EL TENEDOR

Esto pasa un domingo radiante del mes de abril, en un restaurante de un pueblo situado en la falda de una montaña en cuya cima todavía hay nieve. A la hora de comer, con la mayoría de las mesas aún vacías, llegan dos parejas, más cerca de los sesenta que de los cincuenta. Uno de los hombres entra en el comedor leyendo con gran interés un periódico deportivo. Es evidente que vienen con frecuencia al restaurante, porque saludan a la dueña con mucha confianza, se besan en las mejillas y hablan del tiempo que hace que no se han visto. «¡Desde antes de Semana Santa!», finge sorprenderse una de las mujeres. Después hablan de los hijos. Según parece, todos están bien. Concluida la conversación, la propietaria (siempre sonriente) les indica qué mesa les ha reservado. Es una rectangular, a un lado del comedor. Una de las mujeres escoge uno de los asientos próximos a la pared, y la otra el que hay enfrente. Los maridos, pues, quedarán también cara a cara pero junto al pasillo.

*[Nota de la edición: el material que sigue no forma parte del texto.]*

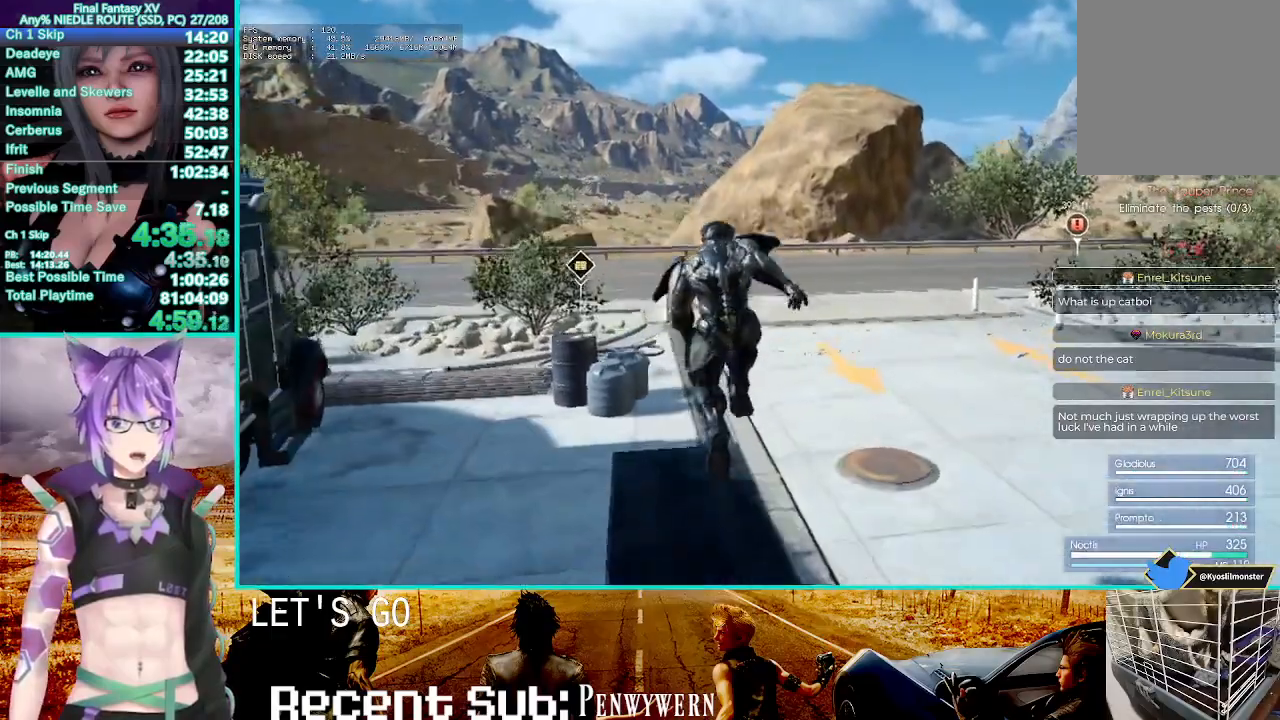
{"dt_ms": 500, "buttons": [], "left_stick": "up", "right_stick": "center"}
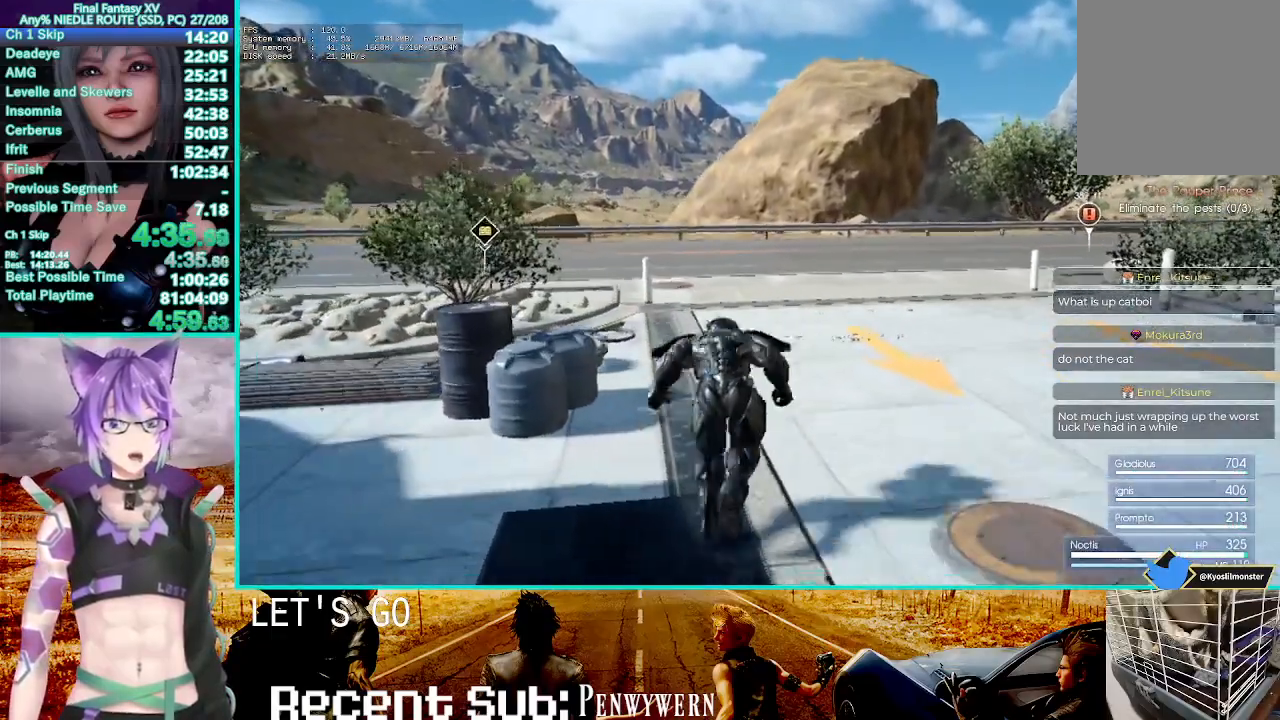
{"dt_ms": 500, "buttons": [], "left_stick": "up", "right_stick": "center", "events": []}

Y entonces, mientras todavía están de pie y se quitan las chaquetas, sin querer una de las mujeres da un golpe de manga al tenedor, el suyo, que cae al suelo sin hacer ruido porque, aunque hay poca gente en el comedor, el hilo musical lo cubre todo, y además se oyen voces que vienen de la cocina. La caída del tenedor ha pasado inadvertida a los otros tres. El otro matrimonio ahora está vuelto hacia la pared, y contempla un cuadro donde se ve un camino bordeado de cipreses en una mañana amarillenta, y el marido de la mujer que ha tirado el tenedor al suelo continúa concentrado en la lectura del periódico deportivo.

De manera que, con gesto rápido, la señora se agacha y recoge el tenedor. Pero, en lugar de dejarlo en un lado de la mesa para que el camarero se lo cambie por otro limpio, coge el tenedor de su marido, lo coloca donde estaba el suyo, y el que ha recogido del suelo lo pone a la izquierda del plato de él, en el lugar donde estaba el tenedor que ahora ella se ha apropiado. Entonces se sienta. A continuación se sienta su marido, da por acabada la lectura del periódico y lo dobla.

Los observo fascinado. ¿Por qué no ha pedido al camarero que le cambie el tenedor? Si no le importa que se haya caído al suelo, si no considera inadecuado utilizarlo aunque se haya ensuciado, ¿por qué no lo ha dejado donde estaba, al lado de su plato? Hay gente a la que no le importa demasiado que un cubierto o un trozo de comida se caiga al suelo. Entre la juventud americana circula una imaginaria Ley de los Cinco Segundos según la cual, si algo cae al suelo (un bocadillo, un cubierto…), no pasa absolutamente nada si lo recoges antes de que pasen cinco segundos, ya que —dicen— se requiere más tiempo para que la porquería, los microbios, lo que sea, afecte a lo que ha caído. Pero la señora no debe de creer en esa ley, porque después de recoger el tenedor ha considerado que no estaba lo bastante limpio para ella. Pero sí para él. ¿Él es menos escrupuloso? ¿Son los años de convivencia, que pudren hasta las piedras? ¿Es una muestra de muchas otras pequeñas venganzas que practica? ¿Escupe también en la taza de café con leche del marido, cada mañana, cuando él está distraído?

Repaso con la vista las pocas mesas ocupadas que hay en el comedor. Ningún comensal se ha fijado en la acción. La dueña tampoco, ni el camarero, un chico jovencísimo y eficiente que en este momento lleva a la mesa la panera repleta, unas aceitunas y las cartas con los platos. El otro matrimonio deja finalmente de mirar el cuadro y se sienta. Cogen las cartas, las abren y empiezan a leer.